Knowing it was Snape (was: What has Snape seen)
cubfanbudwoman
susiequsie23 at sbcglobal.net
Thu Dec 2 02:31:35 UTC 2004
No: HPFGUIDX 119023
SSSusan earlier:
>>> I admit that I assumed the teenage boy to be Snape, but I know
some have wondered whether that is true, as well as whether the hook-
nosed man is Snape or perhaps Snape's father, with the cowering boy
being Snape. I would argue that we cannot be certain of any of it
because it's all based upon Harry's perception, and we've been
shown before that the narrator has "allowed" Harry's perception to
be presented as fact previously, only to have it eventually be
shown to be a misperception.
For another example, just think of GoF, when Harry is preparing to
enter the Yule Ball with the other champions & their dates. The
narrator says that Harry saw Viktor Krum with a pretty girl whom he
did not know. But of course he DID know her! It was Hermione;
Harry simply did not recognize her. <<<
Carol responds:
> The difference is that we're looking at Snape's memories, not the
> student body of Hogwarts. He has to be present in all of them.

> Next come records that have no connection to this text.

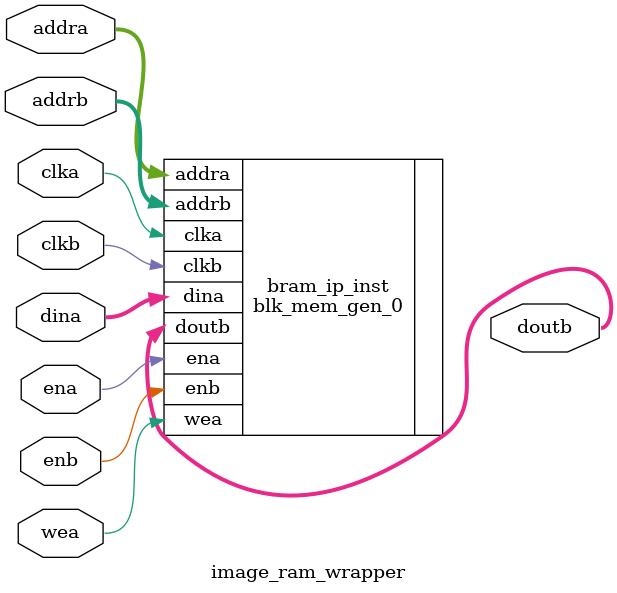
<source format=v>
`timescale 1ns / 1ps


module image_ram_wrapper #(
    parameter DATA_WIDTH = 8,
    parameter ADDR_WIDTH = 11,
    // 不同模式下的特定特徵圖尺寸
    parameter FEATURE_MAP1_SIZE   = 32,
    parameter FEATURE_MAP2_SIZE   = 28,
    parameter FEATURE_MAP3_SIZE   = 14,
    parameter FEATURE_MAP4_SIZE   = 10,
    parameter FEATURE_MAP5_SIZE   = 5,
    parameter WAVEFRONT_DELAY = 4
)(
    // Port A (Read/Write Port)
    input wire                           clka,
    input wire                           ena,
    input wire                           wea, // wea[0:0] 實際上是 1-bit
    input wire      [ADDR_WIDTH-1:0]     addra,
    input wire      [DATA_WIDTH-1:0]     dina,

    // Port B (Read-Only Port)
    input wire                           clkb,
    input wire                           enb,
    input wire      [ADDR_WIDTH-1:0]     addrb,
    output wire     [DATA_WIDTH-1:0]     doutb
);

    // 在這裡例化 (instantiate) 您在 Vivado 中產生的 BRAM IP 核
    // *** 請將 "blk_mem_gen_0" 替換成您自己的 IP 實例名稱 ***
    blk_mem_gen_0 bram_ip_inst (
        .clka(clka),
        .ena(ena),
        .wea(wea), // IP 的 wea 是 1-bit vector, Verilog 會自動轉換
        .addra(addra),
        .dina(dina),
        
        .clkb(clkb),
        .enb(enb),
        .addrb(addrb),
        .doutb(doutb)
    );

endmodule

</source>
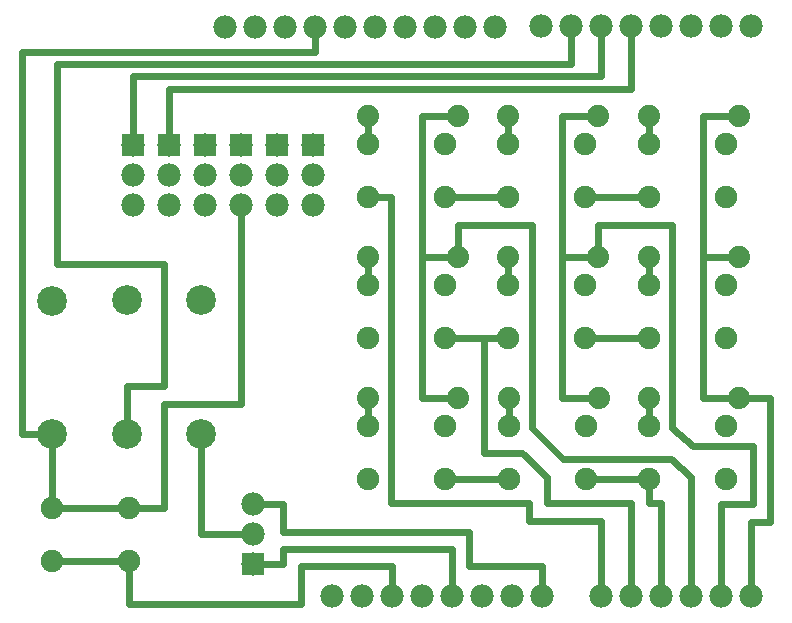
<source format=gbl>
G04 MADE WITH FRITZING*
G04 WWW.FRITZING.ORG*
G04 DOUBLE SIDED*
G04 HOLES PLATED*
G04 CONTOUR ON CENTER OF CONTOUR VECTOR*
%ASAXBY*%
%FSLAX23Y23*%
%MOIN*%
%OFA0B0*%
%SFA1.0B1.0*%
%ADD10C,0.078000*%
%ADD11C,0.099055*%
%ADD12C,0.075000*%
%ADD13C,0.074000*%
%ADD14R,0.078000X0.078000*%
%ADD15C,0.024000*%
%LNCOPPER0*%
G90*
G70*
G54D10*
X1808Y2004D03*
X1908Y2004D03*
X2008Y2004D03*
X2108Y2004D03*
X2208Y2004D03*
X2308Y2004D03*
X2408Y2004D03*
X2508Y2004D03*
X757Y2003D03*
X857Y2003D03*
X957Y2003D03*
X1057Y2003D03*
X1157Y2003D03*
X1257Y2003D03*
X1357Y2003D03*
X1457Y2003D03*
X1557Y2003D03*
X1657Y2003D03*
X2010Y104D03*
X2110Y104D03*
X2210Y104D03*
X2310Y104D03*
X2410Y104D03*
X2510Y104D03*
X1113Y105D03*
X1213Y105D03*
X1313Y105D03*
X1413Y105D03*
X1513Y105D03*
X1613Y105D03*
X1713Y105D03*
X1813Y105D03*
G54D11*
X676Y645D03*
X428Y645D03*
X179Y644D03*
X676Y1091D03*
X428Y1091D03*
X179Y1090D03*
G54D12*
X2425Y495D03*
X2169Y495D03*
X2425Y673D03*
X2169Y673D03*
X1958Y494D03*
X1702Y494D03*
X1958Y672D03*
X1702Y672D03*
X1490Y494D03*
X1234Y494D03*
X1490Y672D03*
X1234Y672D03*
X2425Y966D03*
X2169Y966D03*
X2425Y1143D03*
X2169Y1143D03*
X1957Y966D03*
X1701Y966D03*
X1957Y1143D03*
X1701Y1143D03*
X1489Y965D03*
X1234Y965D03*
X1489Y1142D03*
X1234Y1142D03*
X2426Y1435D03*
X2170Y1435D03*
X2426Y1612D03*
X2170Y1612D03*
X1957Y1434D03*
X1701Y1434D03*
X1957Y1611D03*
X1701Y1611D03*
X1490Y1436D03*
X1234Y1436D03*
X1490Y1613D03*
X1234Y1613D03*
G54D13*
X2171Y765D03*
X2471Y765D03*
X1702Y765D03*
X2002Y765D03*
X1234Y765D03*
X1534Y765D03*
X2169Y1235D03*
X2469Y1235D03*
X1701Y1234D03*
X2001Y1234D03*
X1234Y1234D03*
X1534Y1234D03*
X2170Y1704D03*
X2470Y1704D03*
X1701Y1704D03*
X2001Y1704D03*
X1234Y1705D03*
X1534Y1705D03*
G54D10*
X1049Y1609D03*
X1049Y1509D03*
X1049Y1409D03*
X931Y1609D03*
X931Y1509D03*
X931Y1409D03*
X810Y1610D03*
X810Y1510D03*
X810Y1410D03*
X690Y1609D03*
X690Y1509D03*
X690Y1409D03*
X570Y1610D03*
X570Y1510D03*
X570Y1410D03*
X451Y1610D03*
X451Y1510D03*
X451Y1410D03*
X850Y212D03*
X850Y312D03*
X850Y412D03*
G54D12*
X435Y223D03*
X179Y223D03*
X435Y400D03*
X179Y400D03*
G54D14*
X1049Y1609D03*
X931Y1609D03*
X810Y1610D03*
X690Y1609D03*
X570Y1610D03*
X451Y1610D03*
X850Y212D03*
G54D15*
X2510Y353D02*
X2510Y134D01*
D02*
X2573Y353D02*
X2510Y353D01*
D02*
X2573Y765D02*
X2573Y353D01*
D02*
X2500Y765D02*
X2573Y765D01*
D02*
X2410Y412D02*
X2410Y134D01*
D02*
X2516Y412D02*
X2410Y412D01*
D02*
X2516Y605D02*
X2516Y412D01*
D02*
X2316Y605D02*
X2516Y605D01*
D02*
X2247Y666D02*
X2316Y605D01*
D02*
X2247Y1342D02*
X2247Y666D01*
D02*
X2001Y1342D02*
X2247Y1342D01*
D02*
X2001Y1263D02*
X2001Y1342D01*
D02*
X2310Y502D02*
X2310Y134D01*
D02*
X2242Y562D02*
X2310Y502D01*
D02*
X1884Y562D02*
X2242Y562D01*
D02*
X1779Y665D02*
X1884Y562D01*
D02*
X1779Y1342D02*
X1779Y665D01*
D02*
X1534Y1342D02*
X1779Y1342D01*
D02*
X1534Y1342D02*
X1534Y1263D01*
D02*
X2210Y417D02*
X2210Y134D01*
D02*
X2169Y417D02*
X2210Y417D01*
D02*
X2169Y467D02*
X2169Y417D01*
D02*
X2110Y134D02*
X2110Y415D01*
D02*
X2110Y415D02*
X1830Y415D01*
D02*
X1830Y415D02*
X1830Y501D01*
D02*
X1830Y501D02*
X1747Y583D01*
D02*
X1747Y583D02*
X1619Y583D01*
D02*
X1619Y583D02*
X1619Y966D01*
D02*
X1619Y966D02*
X1673Y966D01*
D02*
X2010Y134D02*
X2010Y356D01*
D02*
X2010Y356D02*
X1770Y356D01*
D02*
X1770Y356D02*
X1770Y415D01*
D02*
X1770Y415D02*
X1311Y415D01*
D02*
X1311Y415D02*
X1311Y1436D01*
D02*
X1311Y1436D02*
X1262Y1436D01*
D02*
X1813Y206D02*
X1570Y206D01*
D02*
X1570Y206D02*
X1570Y318D01*
D02*
X1813Y135D02*
X1813Y206D01*
D02*
X1570Y318D02*
X949Y318D01*
D02*
X949Y318D02*
X949Y412D01*
D02*
X949Y412D02*
X880Y412D01*
D02*
X1513Y261D02*
X949Y261D01*
D02*
X949Y261D02*
X949Y212D01*
D02*
X1513Y135D02*
X1513Y261D01*
D02*
X949Y212D02*
X880Y212D01*
D02*
X435Y80D02*
X1011Y80D01*
D02*
X1011Y80D02*
X1011Y204D01*
D02*
X435Y194D02*
X435Y80D01*
D02*
X1011Y204D02*
X1313Y204D01*
D02*
X1313Y204D02*
X1313Y135D01*
D02*
X406Y223D02*
X208Y223D01*
D02*
X676Y312D02*
X819Y312D01*
D02*
X676Y604D02*
X676Y312D01*
D02*
X406Y400D02*
X208Y400D01*
D02*
X553Y400D02*
X553Y747D01*
D02*
X553Y747D02*
X810Y747D01*
D02*
X463Y400D02*
X553Y400D01*
D02*
X810Y747D02*
X810Y1380D01*
D02*
X179Y429D02*
X179Y603D01*
D02*
X81Y644D02*
X81Y1918D01*
D02*
X81Y1918D02*
X1057Y1918D01*
D02*
X139Y644D02*
X81Y644D01*
D02*
X1057Y1918D02*
X1057Y1973D01*
D02*
X553Y805D02*
X553Y1213D01*
D02*
X553Y1213D02*
X196Y1213D01*
D02*
X428Y805D02*
X553Y805D01*
D02*
X196Y1213D02*
X196Y1878D01*
D02*
X428Y686D02*
X428Y805D01*
D02*
X196Y1878D02*
X1908Y1878D01*
D02*
X1908Y1878D02*
X1908Y1974D01*
D02*
X451Y1838D02*
X451Y1640D01*
D02*
X2008Y1838D02*
X451Y1838D01*
D02*
X2008Y1974D02*
X2008Y1838D01*
D02*
X570Y1796D02*
X570Y1640D01*
D02*
X2108Y1796D02*
X570Y1796D01*
D02*
X2108Y1974D02*
X2108Y1796D01*
D02*
X1518Y494D02*
X1673Y494D01*
D02*
X1987Y495D02*
X2141Y495D01*
D02*
X2170Y736D02*
X2170Y701D01*
D02*
X1702Y737D02*
X1702Y700D01*
D02*
X1234Y737D02*
X1234Y700D01*
D02*
X1413Y1234D02*
X1413Y765D01*
D02*
X1413Y765D02*
X1505Y765D01*
D02*
X1506Y1234D02*
X1413Y1234D01*
D02*
X1880Y1234D02*
X1880Y765D01*
D02*
X1880Y765D02*
X1973Y765D01*
D02*
X1972Y1234D02*
X1880Y1234D01*
D02*
X2349Y1235D02*
X2349Y765D01*
D02*
X2349Y765D02*
X2442Y765D01*
D02*
X2441Y1235D02*
X2349Y1235D01*
D02*
X1986Y966D02*
X2141Y966D01*
D02*
X1518Y965D02*
X1673Y966D01*
D02*
X1413Y1234D02*
X1413Y1705D01*
D02*
X1413Y1705D02*
X1505Y1705D01*
D02*
X1506Y1234D02*
X1413Y1234D01*
D02*
X1518Y1436D02*
X1673Y1434D01*
D02*
X1880Y1704D02*
X1880Y1234D01*
D02*
X1880Y1234D02*
X1972Y1234D01*
D02*
X1972Y1704D02*
X1880Y1704D01*
D02*
X1986Y1434D02*
X2141Y1435D01*
D02*
X2349Y1235D02*
X2349Y1704D01*
D02*
X2349Y1704D02*
X2441Y1704D01*
D02*
X2441Y1235D02*
X2349Y1235D01*
D02*
X2170Y1641D02*
X2170Y1676D01*
D02*
X1701Y1640D02*
X1701Y1676D01*
D02*
X1234Y1642D02*
X1234Y1676D01*
D02*
X1234Y1205D02*
X1234Y1171D01*
D02*
X1701Y1172D02*
X1701Y1205D01*
D02*
X2169Y1206D02*
X2169Y1172D01*
G04 End of Copper0*
M02*
</source>
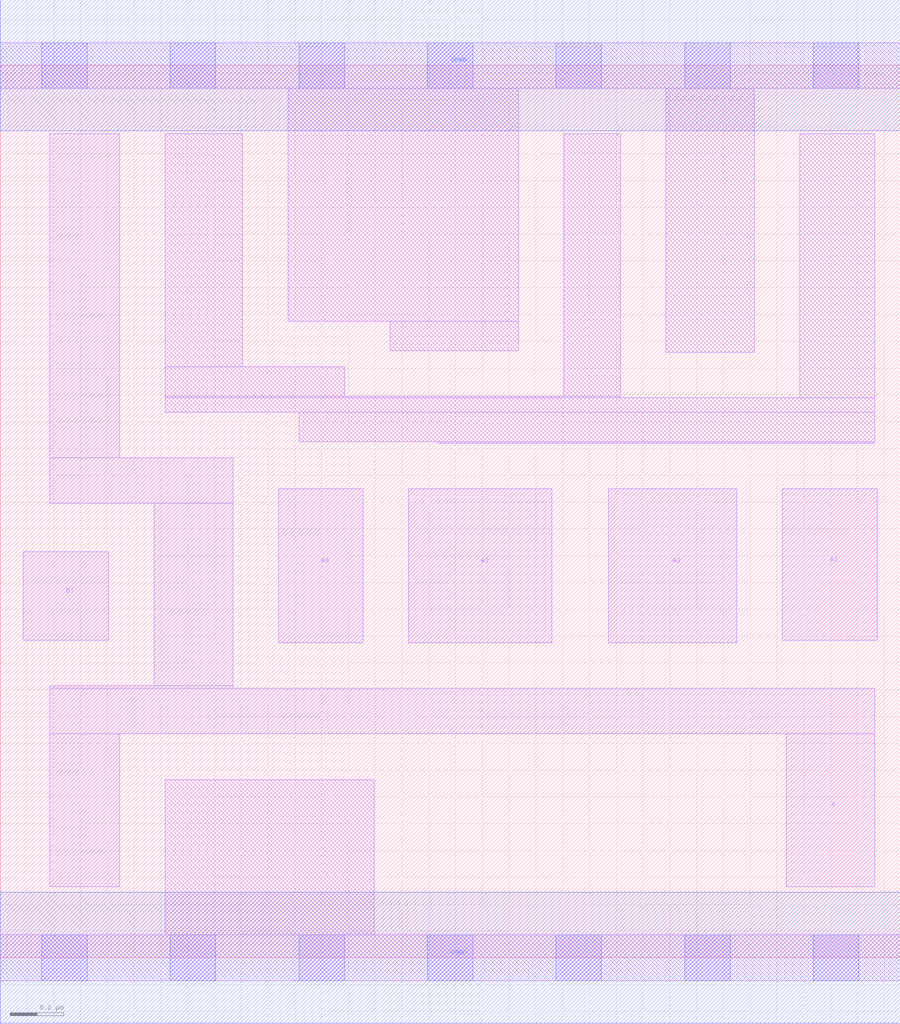
<source format=lef>
# Copyright 2020 The SkyWater PDK Authors
#
# Licensed under the Apache License, Version 2.0 (the "License");
# you may not use this file except in compliance with the License.
# You may obtain a copy of the License at
#
#     https://www.apache.org/licenses/LICENSE-2.0
#
# Unless required by applicable law or agreed to in writing, software
# distributed under the License is distributed on an "AS IS" BASIS,
# WITHOUT WARRANTIES OR CONDITIONS OF ANY KIND, either express or implied.
# See the License for the specific language governing permissions and
# limitations under the License.
#
# SPDX-License-Identifier: Apache-2.0

VERSION 5.7 ;
  NAMESCASESENSITIVE ON ;
  NOWIREEXTENSIONATPIN ON ;
  DIVIDERCHAR "/" ;
  BUSBITCHARS "[]" ;
UNITS
  DATABASE MICRONS 200 ;
END UNITS
MACRO sky130_fd_sc_lp__a41oi_1
  CLASS CORE ;
  SOURCE USER ;
  FOREIGN sky130_fd_sc_lp__a41oi_1 ;
  ORIGIN  0.000000  0.000000 ;
  SIZE  3.360000 BY  3.330000 ;
  SYMMETRY X Y R90 ;
  SITE unit ;
  PIN A1
    ANTENNAGATEAREA  0.315000 ;
    DIRECTION INPUT ;
    USE SIGNAL ;
    PORT
      LAYER li1 ;
        RECT 2.920000 1.185000 3.275000 1.750000 ;
    END
  END A1
  PIN A2
    ANTENNAGATEAREA  0.315000 ;
    DIRECTION INPUT ;
    USE SIGNAL ;
    PORT
      LAYER li1 ;
        RECT 2.270000 1.175000 2.750000 1.750000 ;
    END
  END A2
  PIN A3
    ANTENNAGATEAREA  0.315000 ;
    DIRECTION INPUT ;
    USE SIGNAL ;
    PORT
      LAYER li1 ;
        RECT 1.525000 1.175000 2.060000 1.750000 ;
    END
  END A3
  PIN A4
    ANTENNAGATEAREA  0.315000 ;
    DIRECTION INPUT ;
    USE SIGNAL ;
    PORT
      LAYER li1 ;
        RECT 1.040000 1.175000 1.355000 1.750000 ;
    END
  END A4
  PIN B1
    ANTENNAGATEAREA  0.315000 ;
    DIRECTION INPUT ;
    USE SIGNAL ;
    PORT
      LAYER li1 ;
        RECT 0.085000 1.185000 0.405000 1.515000 ;
    END
  END B1
  PIN Y
    ANTENNADIFFAREA  0.779100 ;
    DIRECTION OUTPUT ;
    USE SIGNAL ;
    PORT
      LAYER li1 ;
        RECT 0.185000 0.265000 0.445000 0.835000 ;
        RECT 0.185000 0.835000 3.265000 1.005000 ;
        RECT 0.185000 1.005000 0.870000 1.015000 ;
        RECT 0.185000 1.695000 0.870000 1.865000 ;
        RECT 0.185000 1.865000 0.445000 3.075000 ;
        RECT 0.575000 1.015000 0.870000 1.695000 ;
        RECT 2.935000 0.265000 3.265000 0.835000 ;
    END
  END Y
  PIN VGND
    DIRECTION INOUT ;
    USE GROUND ;
    PORT
      LAYER met1 ;
        RECT 0.000000 -0.245000 3.360000 0.245000 ;
    END
  END VGND
  PIN VPWR
    DIRECTION INOUT ;
    USE POWER ;
    PORT
      LAYER met1 ;
        RECT 0.000000 3.085000 3.360000 3.575000 ;
    END
  END VPWR
  OBS
    LAYER li1 ;
      RECT 0.000000 -0.085000 3.360000 0.085000 ;
      RECT 0.000000  3.245000 3.360000 3.415000 ;
      RECT 0.615000  0.085000 1.395000 0.665000 ;
      RECT 0.615000  2.035000 3.265000 2.090000 ;
      RECT 0.615000  2.090000 2.315000 2.095000 ;
      RECT 0.615000  2.095000 1.285000 2.205000 ;
      RECT 0.615000  2.205000 0.905000 3.075000 ;
      RECT 1.075000  2.375000 1.935000 3.245000 ;
      RECT 1.115000  1.925000 3.265000 2.035000 ;
      RECT 1.455000  2.265000 1.935000 2.375000 ;
      RECT 1.635000  1.920000 3.265000 1.925000 ;
      RECT 2.105000  2.095000 2.315000 3.075000 ;
      RECT 2.485000  2.260000 2.815000 3.245000 ;
      RECT 2.985000  2.090000 3.265000 3.075000 ;
    LAYER mcon ;
      RECT 0.155000 -0.085000 0.325000 0.085000 ;
      RECT 0.155000  3.245000 0.325000 3.415000 ;
      RECT 0.635000 -0.085000 0.805000 0.085000 ;
      RECT 0.635000  3.245000 0.805000 3.415000 ;
      RECT 1.115000 -0.085000 1.285000 0.085000 ;
      RECT 1.115000  3.245000 1.285000 3.415000 ;
      RECT 1.595000 -0.085000 1.765000 0.085000 ;
      RECT 1.595000  3.245000 1.765000 3.415000 ;
      RECT 2.075000 -0.085000 2.245000 0.085000 ;
      RECT 2.075000  3.245000 2.245000 3.415000 ;
      RECT 2.555000 -0.085000 2.725000 0.085000 ;
      RECT 2.555000  3.245000 2.725000 3.415000 ;
      RECT 3.035000 -0.085000 3.205000 0.085000 ;
      RECT 3.035000  3.245000 3.205000 3.415000 ;
  END
END sky130_fd_sc_lp__a41oi_1

</source>
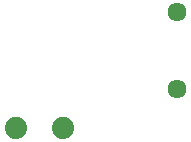
<source format=gbs>
G75*
%MOIN*%
%OFA0B0*%
%FSLAX25Y25*%
%IPPOS*%
%LPD*%
%AMOC8*
5,1,8,0,0,1.08239X$1,22.5*
%
%ADD10C,0.07400*%
%ADD11C,0.06343*%
D10*
X0046091Y0022509D03*
X0061839Y0022509D03*
D11*
X0099831Y0035265D03*
X0099831Y0060855D03*
M02*

</source>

> Ergo, the lonely teenager zapping flies has to be Severus, as does
> the boy on the bucking broom. Harry is therefore most likely right
> in also identifying the small crying boy rather than the hook-
> nosed man as snape. He knows very well what the adult Snape looks
> like and he knows whose memories he's viewing.
SSSusan:
Once again we're at cross purposes. I don't understand why Snape
has to be IN each memory. I have all kinds of memories of people
and places and events, and sometimes the pictures I have in my mind
are of those *other* people and places: my grandfather smoking a
pipe; my mom & dad playing tennis; my brother graduating from med
school. I'm in the audience, as it were, and I don't believe that
if someone accessed my memories they'd see ME; rather, they'd see
those other individuals *as I saw them*, but I'd be nowhere in sight.
Carol:
> Who else would the teenage boy and the broom riding boy be but
> Snape?
SSSusan:
It's likely it is Snape. My point was simply to suggest avoiding
saying we *know* something, when it's only Harry's
perception/recognition that we're trusting in drawing the
conclusion. Did Snape have an older brother we know nothing about
and Snape watched him shooting down flies? Who knows?
Carol:
> If the death of his child and wife (whom the hook-nosed man
> doesn't seem to love much) were the trigger that caused Snape to
> leave the DEs, the little boy could have been no more than two,
> and the hook-nosed man a 21-year-old Snape. There's no indication
> that either the boy or the man is that young.
SSSusan:
This was Kneasy's theory, rather than mine, but I will say this
much. "There's no indication that [they are] that young" doesn't
equate to "They weren't young." This strikes me as such a leap: it
wasn't pointed out, so thus it must not be? That's part of the fun
of the exercises we engage in here -- what did JKR leave out and
what did she put in... and what can be made of that? One
possibility is that it's not the "obvious" conclusion that Harry
drew which is the truth.
If there were corroboration -- Snape calling someone by name or
being called by name in his memory or DD telling Harry that Snape
had a horrendous childhood or a nasty father -- we'd have more to go
on. But as it is, we know *nothing* about Snape's background beyond
what we've been told about his being up to his eyeballs in the DA
when he got to Hogwarts, that he knew more dark spells than most 7th
years [paraphrased]. So in my book there's lots of room to question
and to wonder if JKR's schnookering us here.